The $4 billion fund-raising campaign, launched in fall 2006 to improve academic programs and increase financial aid, among other goals, is the most ambitious effort ever by an American university. When the campaign was initially announced, Executive Director of Communications for the Office of University Development and Alumni Relations Jerry Kisslinger told Spectator, “It really matters that we build a broader base of people who see that as meaningful, because it really changes the definition of what the Columbia community and its alumni are about.”
The question of where the money is actually applied, as anyone dealing with large amounts of money, is complex and multileveled, mostly due to the variety of sums that alumni can choose between to give. Whereas the larger donations in the six- and seven-figure range are widely publicized and often designated for a specific cause, smaller donations trickle down to the Columbia College Annual Fund.
Gifts toward the annual fund are considered “unrestricted,” meaning that the University determines how to best spend that money.
“If someone gives a gift to the annual fund, they know they are supporting financial aid, facilities programming, and faculty. It is understood that the college will determine where that money goes,” said Dan Baker, CC ’76, executive director of the Office of Stewardship at UDAR.

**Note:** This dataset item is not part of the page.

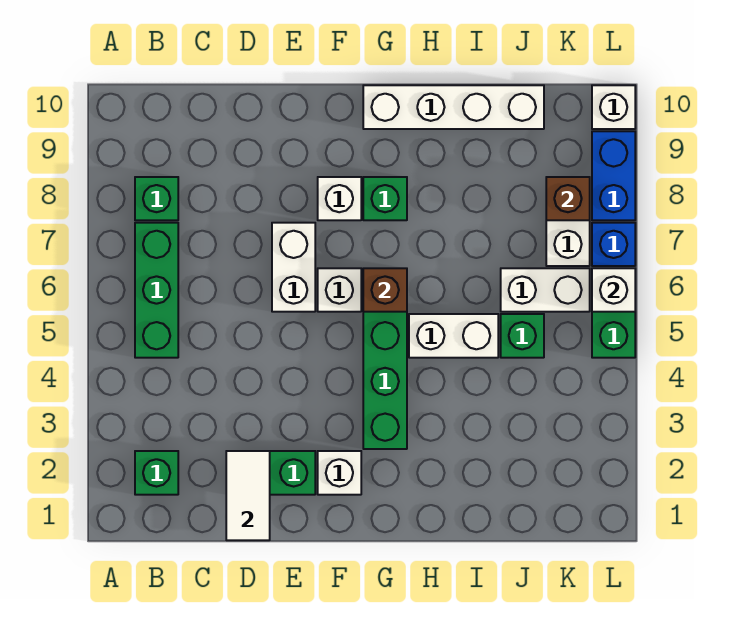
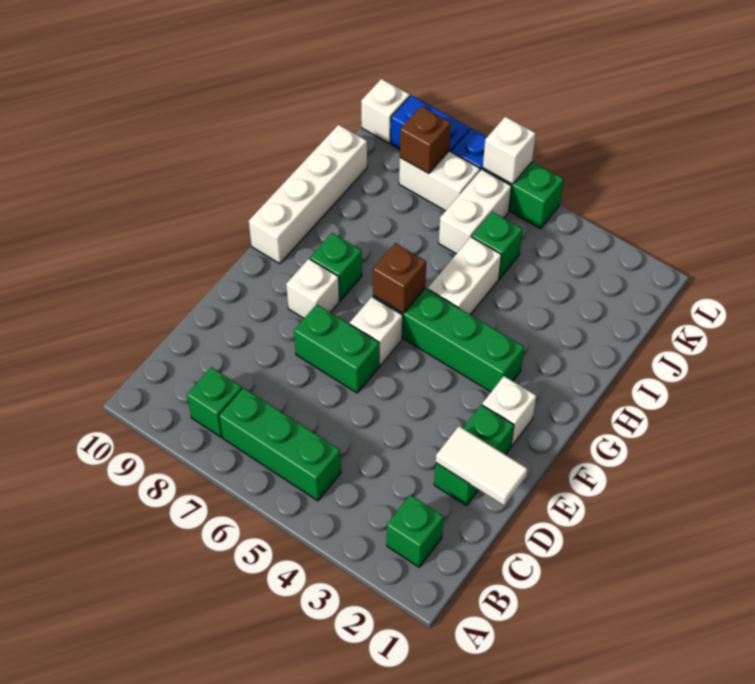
white 1x2 brick [272,223,315,312] -> green 1x2 brick [294,304,379,393]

Steve Shapiro, CC ’79, cites his fond memories at Columbia as his motive for donating to the college fund. “I didn’t have a great high school learning experience. College is where I felt I learned,” Shapiro said.

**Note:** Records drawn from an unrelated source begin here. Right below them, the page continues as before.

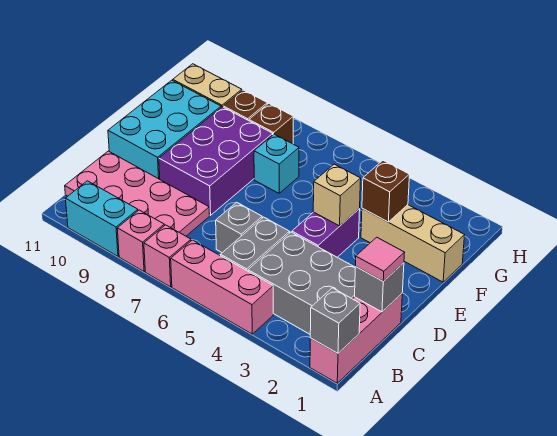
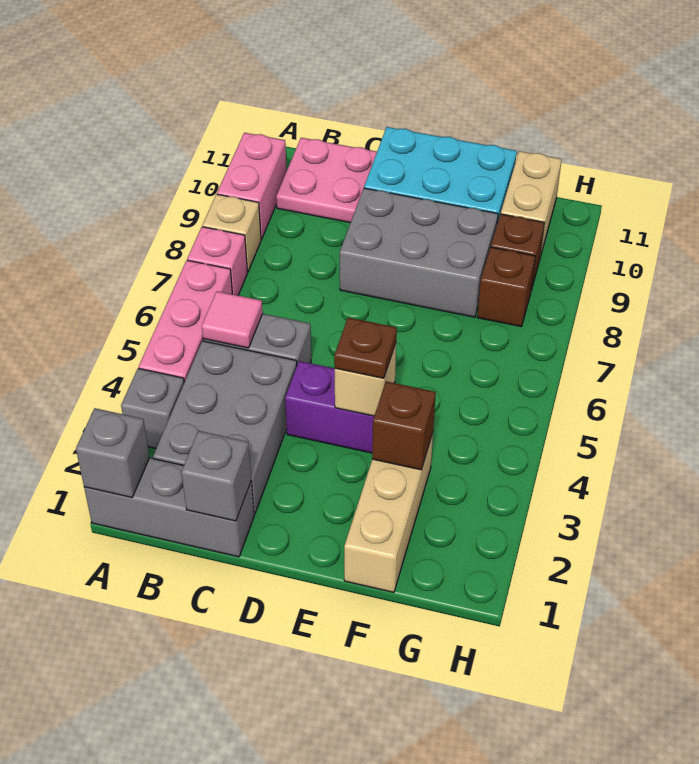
pink 1x3 brick [310,294,402,383] -> grey 1x3 brick [84,458,254,557]
pink 1x1 brick [117,210,164,271] -> tan 1x1 brick [202,194,261,272]
cyan 1x2 brick [66,181,138,256] -> pink 1x2 brick [217,133,287,239]
pink 2x4 plate [65,151,210,236] -> pink 2x2 plate [276,138,377,223]
pink 1x1 tile [356,237,405,281] -> pink 1x1 tile moved to [202,291,263,348]
grey 1x1 brick [216,202,262,253] -> grey 1x1 brick moved to [121,368,184,448]
purple 2x3 brick [159,107,273,215] -> grey 2x3 brick [340,188,498,317]
none -> brown 1x1 plate [334,318,397,378]
cyan 1x1 brick [254,134,299,193] -> none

Yet small donors can still specify a “preference” of where they want their gift to go. Whether in extracurricular or scholarship funds, for instance, the destination of donations may change based on the size.
“Organizations always like money to be unrestricted, but there is very little of that around,” Baker said.
If a donor contributes a large amount, they can place restrictions on it with more flexibility, according to Baker. Such sums, for example, often enable the creation of a new fund.
Administrators defend the system, describing it as responsible for the recent growth in the University’s endowment.
But restrictions placed upon gifts are the reason that “we have a seven billion dollar endowment, and not seven billion to spend,” Kisslinger said.
The accumulation of a large endowment, however, seems to discourage some alumni. When donating money, “I would rather them not put it into the endowment. It is obscene to have billions of dollars endowment just sit there,” Shapiro said.
But with universities such as Harvard and Yale boasting endowments of $34.9 billion and $22.5 billion respectively , Columbia is in a crunch to increase its $7 billion endowment.
“I think it’s just inevitable. [Columbia] wants to compete with the best universities that are much better endowed than Columbia. The Harvard’s, the Yale’s, and the Stanford’s. And to do that it has to expand and ask for money,” Shapiro said.